The UK is moving in that direction through proposals that would ban public bodies from paying ransomware demands, breaking the criminal models underpinning these attacks.

Focus is increasingly shifting from preventing every breach to limiting the damage when attacks occur.

“The reality is that it’s becoming near-impossible for organisations to stop every attack at the point of entry,” said Sam Tayan, regional vice president for the Middle East, Turkey and Africa at cybersecurity company Illumio.

“That’s why we are starting to see a shift in focus from trying to prevent every breach to containing how far an attacker can go once they’re inside.”

Nader Henein, research vice president for data protection and AI governance at US advisory firm Gartner, said the Gulf faced fewer constraints from ageing technology systems than many other jurisdictions.

“Perpetual modernisation allows organisations in the Gulf region to carry very little technical debt and adopt new capabilities without having to scale up teams to deal with legacy,” he said.

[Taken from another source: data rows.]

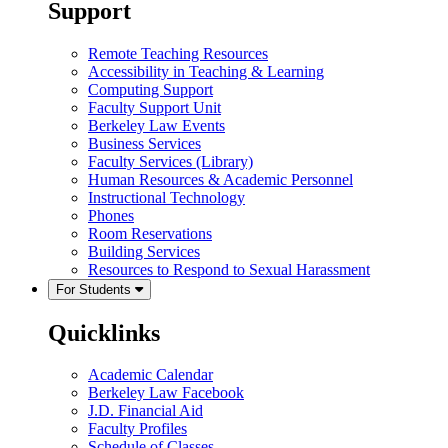
Support
Remote Teaching Resources
Accessibility in Teaching & Learning
Computing Support
Faculty Support Unit
Berkeley Law Events
Business Services
Faculty Services (Library)
Human Resources & Academic Personnel
Instructional Technology
Phones
Room Reservations
Building Services
Resources to Respond to Sexual Harassment
For Students
Quicklinks
Academic Calendar
Berkeley Law Facebook
J.D. Financial Aid
Faculty Profiles
Schedule of Classes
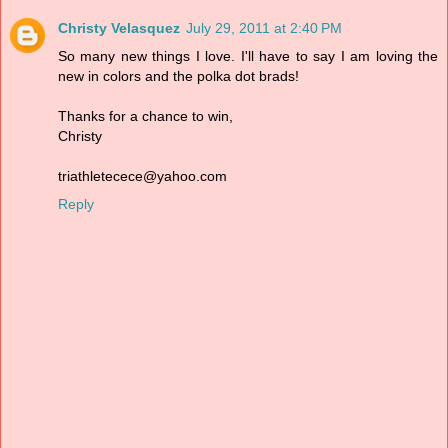
Christy Velasquez
July 29, 2011 at 2:40 PM
So many new things I love. I'll have to say I am loving the
new in colors and the polka dot brads!
Thanks for a chance to win,
Christy
triathletecece@yahoo.com
Reply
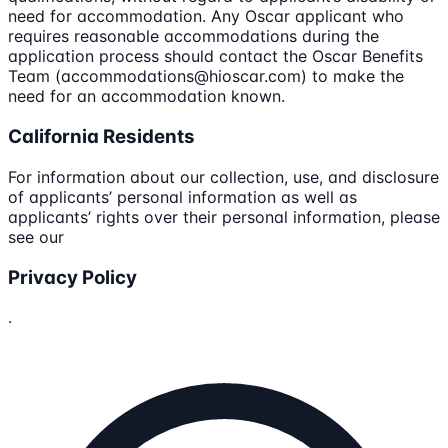
need for accommodation. Any Oscar applicant who
requires reasonable accommodations during the
application process should contact the Oscar Benefits
Team (accommodations@hioscar.com) to make the
need for an accommodation known.
California Residents
For information about our collection, use, and disclosure
of applicants’ personal information as well as
applicants’ rights over their personal information, please
see our
Privacy Policy
.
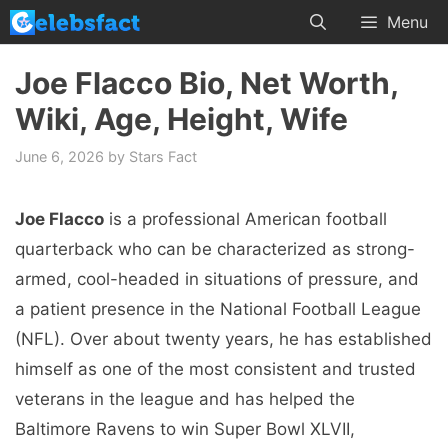
Skip
Menu
to
content
Joe Flacco Bio, Net Worth,
Wiki, Age, Height, Wife
June 6, 2026
by
Stars Fact
Joe Flacco
is a professional American football
quarterback who can be characterized as strong-
armed, cool-headed in situations of pressure, and
a patient presence in the National Football League
(NFL). Over about twenty years, he has established
himself as one of the most consistent and trusted
veterans in the league and has helped the
Baltimore Ravens to win Super Bowl XLVII,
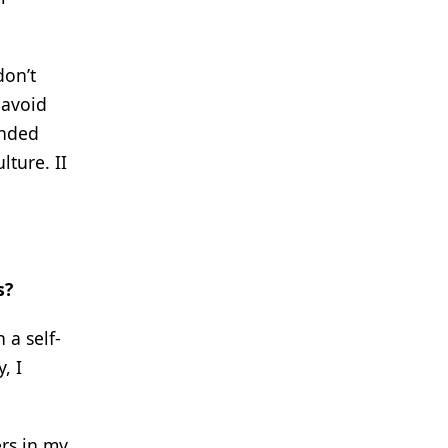
don’t
 avoid
inded
lture. II
s?
 a self-
, I
rs in my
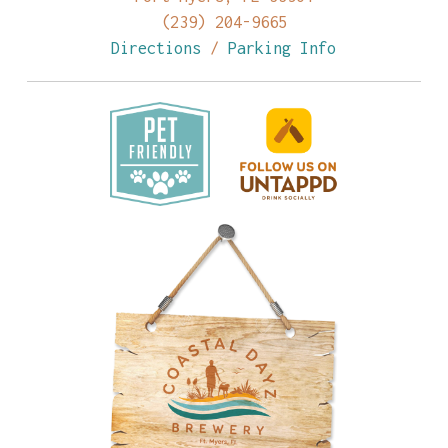
(239) 204-9665
Directions
/
Parking Info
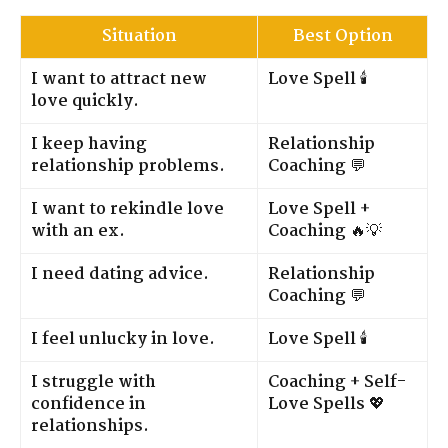
Situation
Best Option
I want to attract new
Love Spell
🕯️
love quickly.
I keep having
Relationship
relationship problems.
Coaching
💬
I want to rekindle love
Love Spell +
with an ex.
Coaching
🔥💡
I need dating advice.
Relationship
Coaching
💬
I feel unlucky in love.
Love Spell
🕯️
I struggle with
Coaching + Self-
confidence in
Love Spells
💖
relationships.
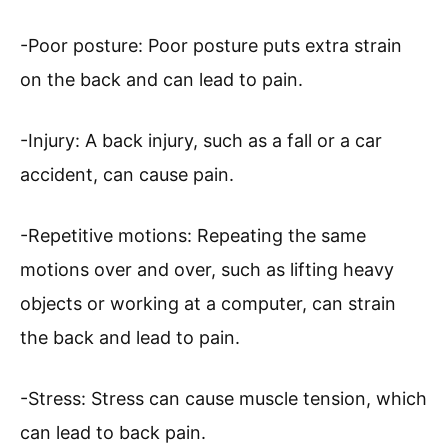
-Poor posture: Poor posture puts extra strain
on the back and can lead to pain.
-Injury: A back injury, such as a fall or a car
accident, can cause pain.
-Repetitive motions: Repeating the same
motions over and over, such as lifting heavy
objects or working at a computer, can strain
the back and lead to pain.
-Stress: Stress can cause muscle tension, which
can lead to back pain.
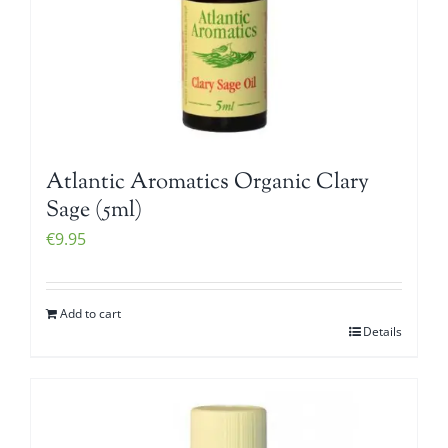
Atlantic Aromatics Organic Clary
Sage (5ml)
€
9.95
Add to cart
Details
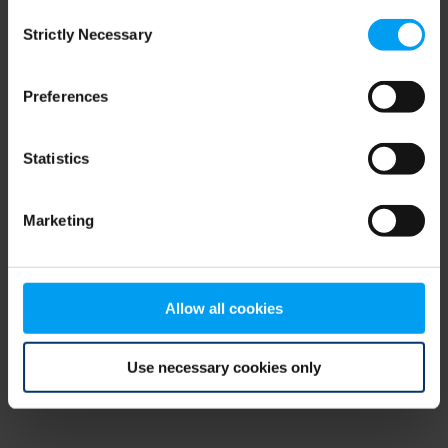
Consent
browser console for more information)
.
Strictly Necessary
Selection
Preferences
Statistics
Marketing
Allow all cookies
Use necessary cookies only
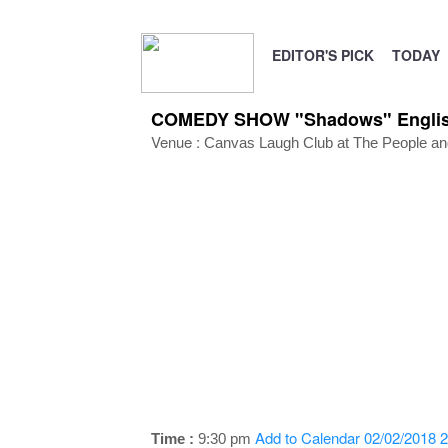
EDITOR'S PICK
TODAY
COMEDY SHOW "Shadows" English 
Venue :
Canvas Laugh Club at The People and
Add to Calendar
02/02/2018 2
Time :
9:30 pm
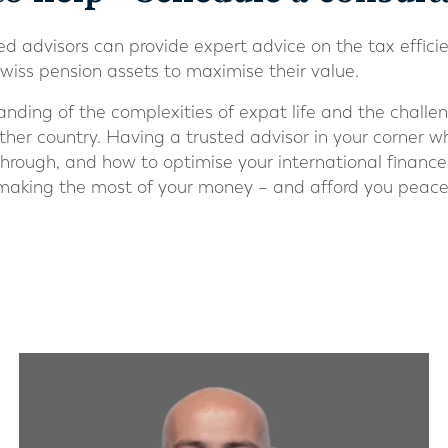
ed advisors can provide expert advice on the tax efficie
wiss pension assets to maximise their value.
ding of the complexities of expat life and the challen
her country. Having a trusted advisor in your corner w
through, and how to optimise your international ﬁnance
 making the most of your money – and afford you peace 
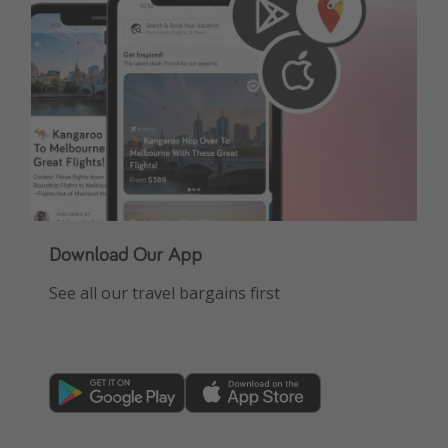
Download Our App
See all our travel bargains first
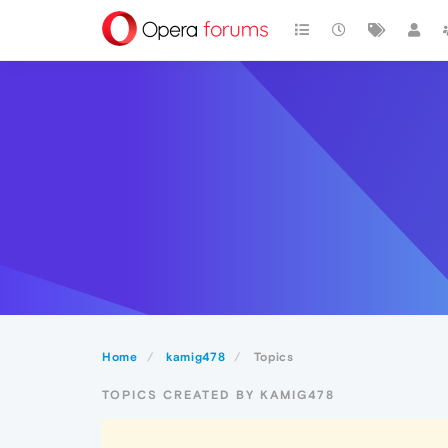
Home
kamig478
Topics
TOPICS CREATED BY KAMIG478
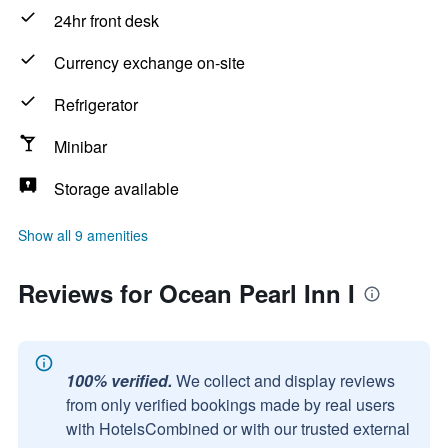
24hr front desk
Currency exchange on-site
Refrigerator
Minibar
Storage available
Show all 9 amenities
Reviews for Ocean Pearl Inn I
100% verified.
We collect and display reviews
from only verified bookings made by real users
with HotelsCombined or with our trusted external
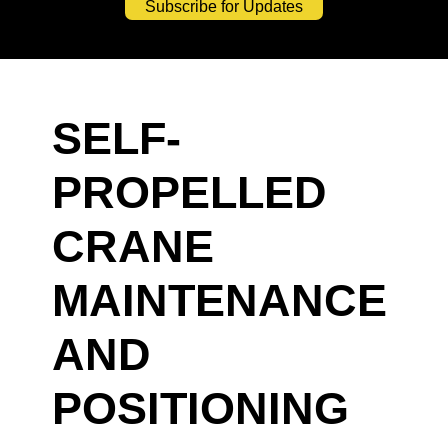
Subscribe for Updates
SELF-
PROPELLED
CRANE
MAINTENANCE
AND
POSITIONING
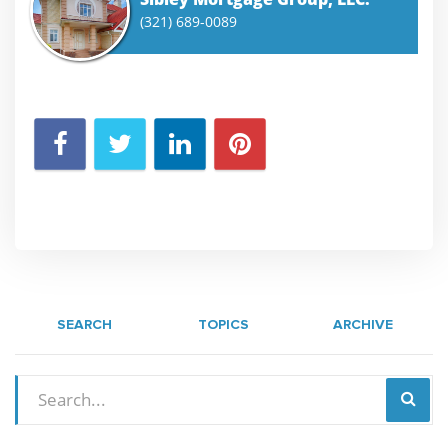
(321) 689-0089
SEARCH
TOPICS
ARCHIVE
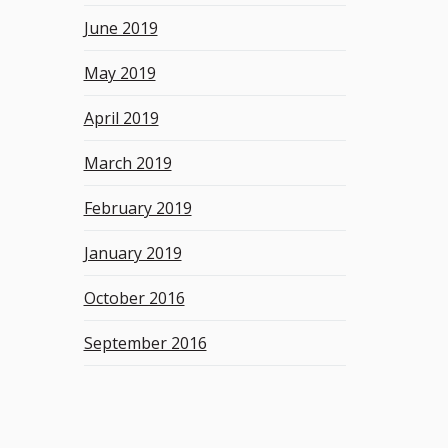
June 2019
May 2019
April 2019
March 2019
February 2019
January 2019
October 2016
September 2016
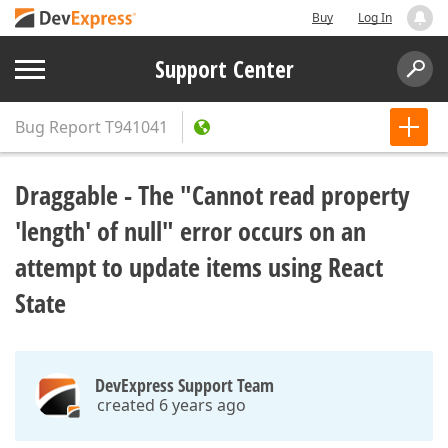
Buy
Log In
Support Center
Bug Report
T941041
Draggable - The "Cannot read property
'length' of null" error occurs on an
attempt to update items using React
State
DevExpress Support Team
created 6 years ago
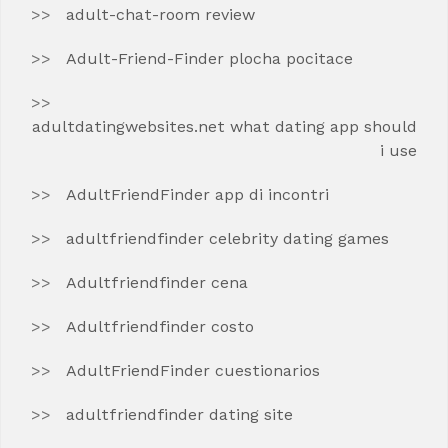
adult-chat-room review
Adult-Friend-Finder plocha pocitace
adultdatingwebsites.net what dating app should
i use
AdultFriendFinder app di incontri
adultfriendfinder celebrity dating games
Adultfriendfinder cena
Adultfriendfinder costo
AdultFriendFinder cuestionarios
adultfriendfinder dating site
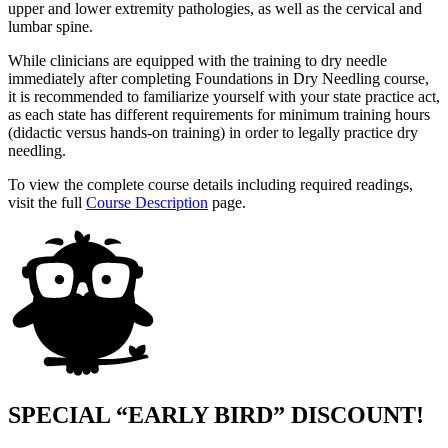
upper and lower extremity pathologies, as well as the cervical and
lumbar spine.
While clinicians are equipped with the training to dry needle
immediately after completing Foundations in Dry Needling course,
it is recommended to familiarize yourself with your state practice act,
as each state has different requirements for minimum training hours
(didactic versus hands-on training) in order to legally practice dry
needling.
To view the complete course details including required readings,
visit the full
Course Description
page.
SPECIAL “EARLY BIRD” DISCOUNT!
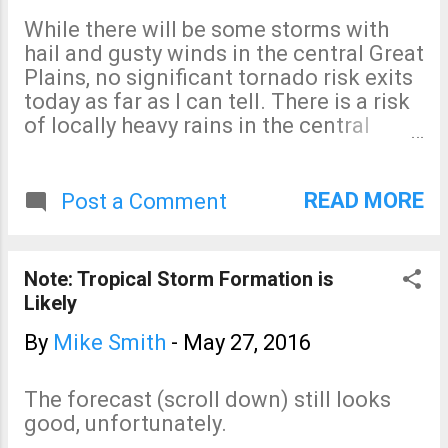
to fall. 5-Day Rainfall
While there will be some storms with
Forecast More moderate to
hail and gusty winds in the central Great
heavy rains are expected in
Plains, no significant tornado risk exits
both regions through the
today as far as I can tell. There is a risk
holiday weekend.
of locally heavy rains in the central
United States which will cause flooding.
Finally, there is a significant chance of a
tropical storm in the Southeast over the
READ MORE
Post a Comment
weekend. I'll update on that threat later
today.
Note: Tropical Storm Formation is
Likely
By
Mike Smith
-
May 27, 2016
The forecast (scroll down) still looks
good, unfortunately.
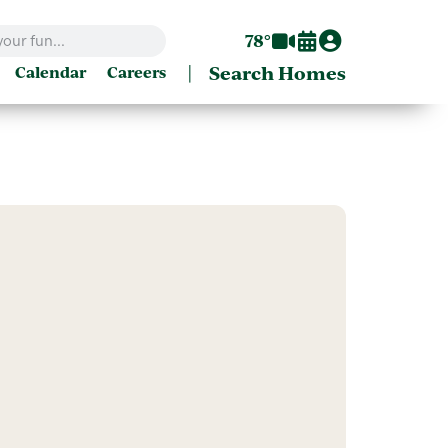
78°
|
Search Homes
Calendar
Careers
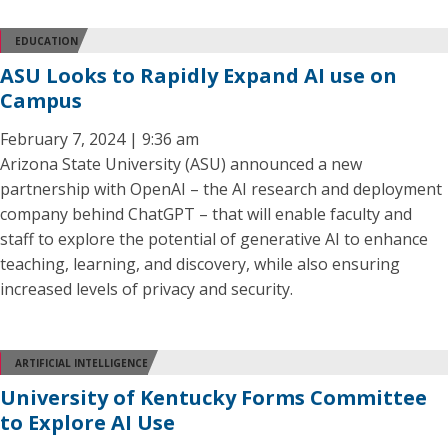
EDUCATION
ASU Looks to Rapidly Expand AI use on
Campus
February 7, 2024 | 9:36 am
Arizona State University (ASU) announced a new
partnership with OpenAI – the AI research and deployment
company behind ChatGPT – that will enable faculty and
staff to explore the potential of generative AI to enhance
teaching, learning, and discovery, while also ensuring
increased levels of privacy and security.
ARTIFICIAL INTELLIGENCE
University of Kentucky Forms Committee
to Explore AI Use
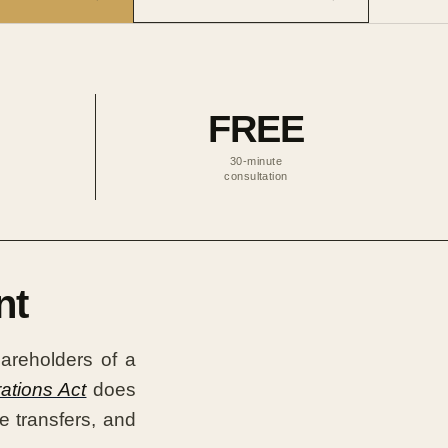
FREE
30-minute
consultation
nt
areholders of a
ations Act
does
e transfers, and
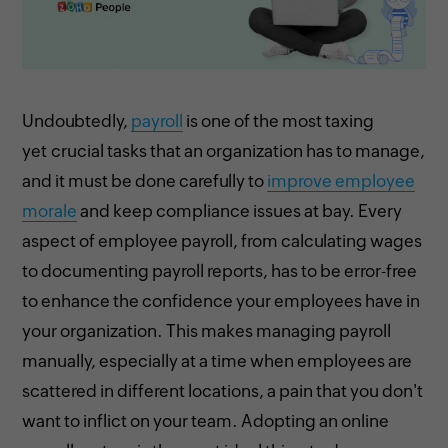
Undoubtedly,
payroll
is one of the most taxing
yet crucial tasks that an organization has to manage,
and it must be done carefully to
improve employee
morale
and keep compliance issues at bay. Every
aspect of employee payroll, from calculating wages
to documenting payroll reports, has to be error-free
to enhance the confidence your employees have in
your organization. This makes managing payroll
manually, especially at a time when employees are
scattered in different locations, a pain that you don't
want to inflict on your team. Adopting an online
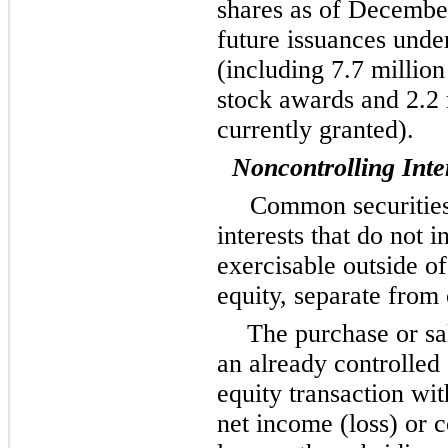
shares as of December
future issuances under
(including 7.7 million
stock awards and 2.2 
currently granted).
Noncontrolling Inte
Common securities
interests that do not 
exercisable outside of
equity, separate from 
The purchase or sa
an already controlled 
equity transaction wit
net income (loss) or 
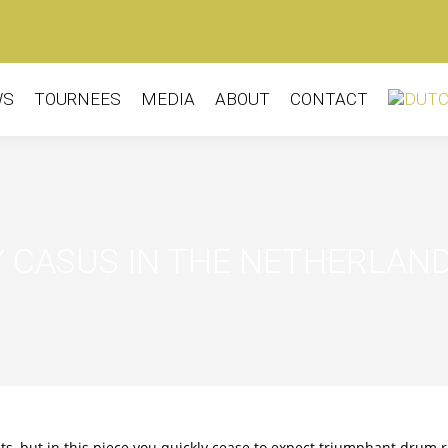
WS
TOURNEES
MEDIA
ABOUT
CONTACT
 CASUS IN THE NETHERLAN
 but in this piece you quickly cease to expect triumphant drum r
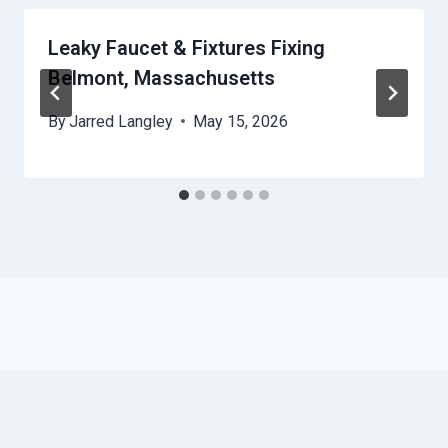
Leaky Faucet & Fixtures Fixing
Belmont, Massachusetts
By
Jarred Langley
May 15, 2026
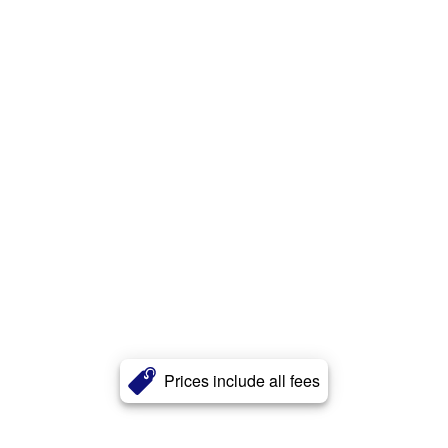
Prices include all fees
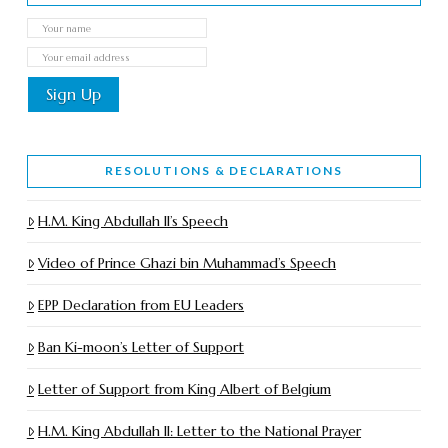
RESOLUTIONS & DECLARATIONS
H.M. King Abdullah II’s Speech
Video of Prince Ghazi bin Muhammad’s Speech
EPP Declaration from EU Leaders
Ban Ki-moon’s Letter of Support
Letter of Support from King Albert of Belgium
H.M. King Abdullah II: Letter to the National Prayer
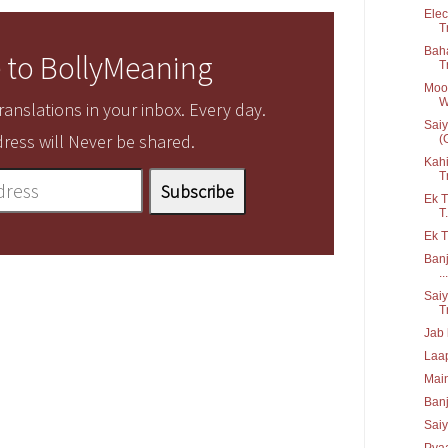
Elec
T
Baha
 to BollyMeaning
T
Moor
W
anslations in your inbox. Every day.
Saiy
ress will Never be shared.
(G
Kahi
T
Ek T
T.
Ek T
Banj
...
Saiy
T
Jab 
Laap
Main
Ban
Saiy
Pyaa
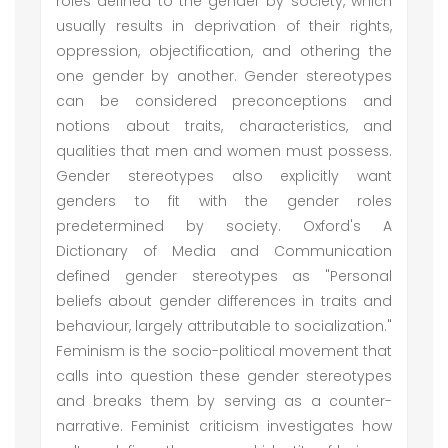
roles defined to the gender by society, which
usually results in deprivation of their rights,
oppression, objectification, and othering the
one gender by another. Gender stereotypes
can be considered preconceptions and
notions about traits, characteristics, and
qualities that men and women must possess.
Gender stereotypes also explicitly want
genders to fit with the gender roles
predetermined by society. Oxford's A
Dictionary of Media and Communication
defined gender stereotypes as "Personal
beliefs about gender differences in traits and
behaviour, largely attributable to socialization."
Feminism is the socio-political movement that
calls into question these gender stereotypes
and breaks them by serving as a counter-
narrative. Feminist criticism investigates how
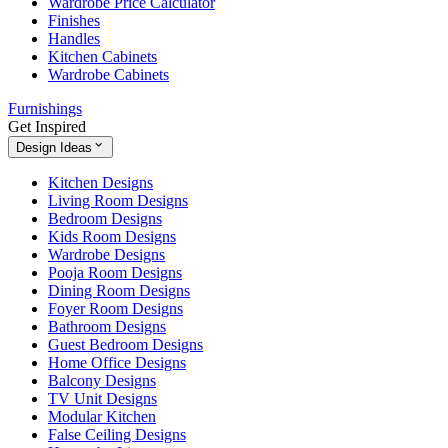
Wardrobe Price Calculator
Finishes
Handles
Kitchen Cabinets
Wardrobe Cabinets
Furnishings
Get Inspired
Design Ideas
Kitchen Designs
Living Room Designs
Bedroom Designs
Kids Room Designs
Wardrobe Designs
Pooja Room Designs
Dining Room Designs
Foyer Room Designs
Bathroom Designs
Guest Bedroom Designs
Home Office Designs
Balcony Designs
TV Unit Designs
Modular Kitchen
False Ceiling Designs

Henein noted that one of the region’s most underestimated cyber risks was a shortage of specialist talent. “Even with AI promising to close the skills gap, adoption will require more skilled cybersecurity professionals who are able to cut through vendor noise and discern actual rather than manufactured risks,” he said.

Cyber lessons learned

While the recent Iran conflict did not trigger the large-scale cyber campaign some analysts feared, it provided a fresh test of the region’s cyber resilience.

Data centres and cloud facilities were among the sites targeted during the war. Woodward, who has worked with organisations in the Gulf region, said he was surprised by the absence of a large-scale malware campaign accompanying the kinetic attacks.

“That would suggest that people are quite well prepared and have learned from experience.”

The region has previously experienced major incidents, including the Shamoon cyberattack on Saudi Aramco in 2012, which was attributed to Iranian-linked hackers and wiped data from about 30,000 computers.

Arguing that the price of security was “eternal vigilance”, Woodward added: “It’s not about assuming attacks won’t happen. It’s about making sure you can respond and recover when they do.”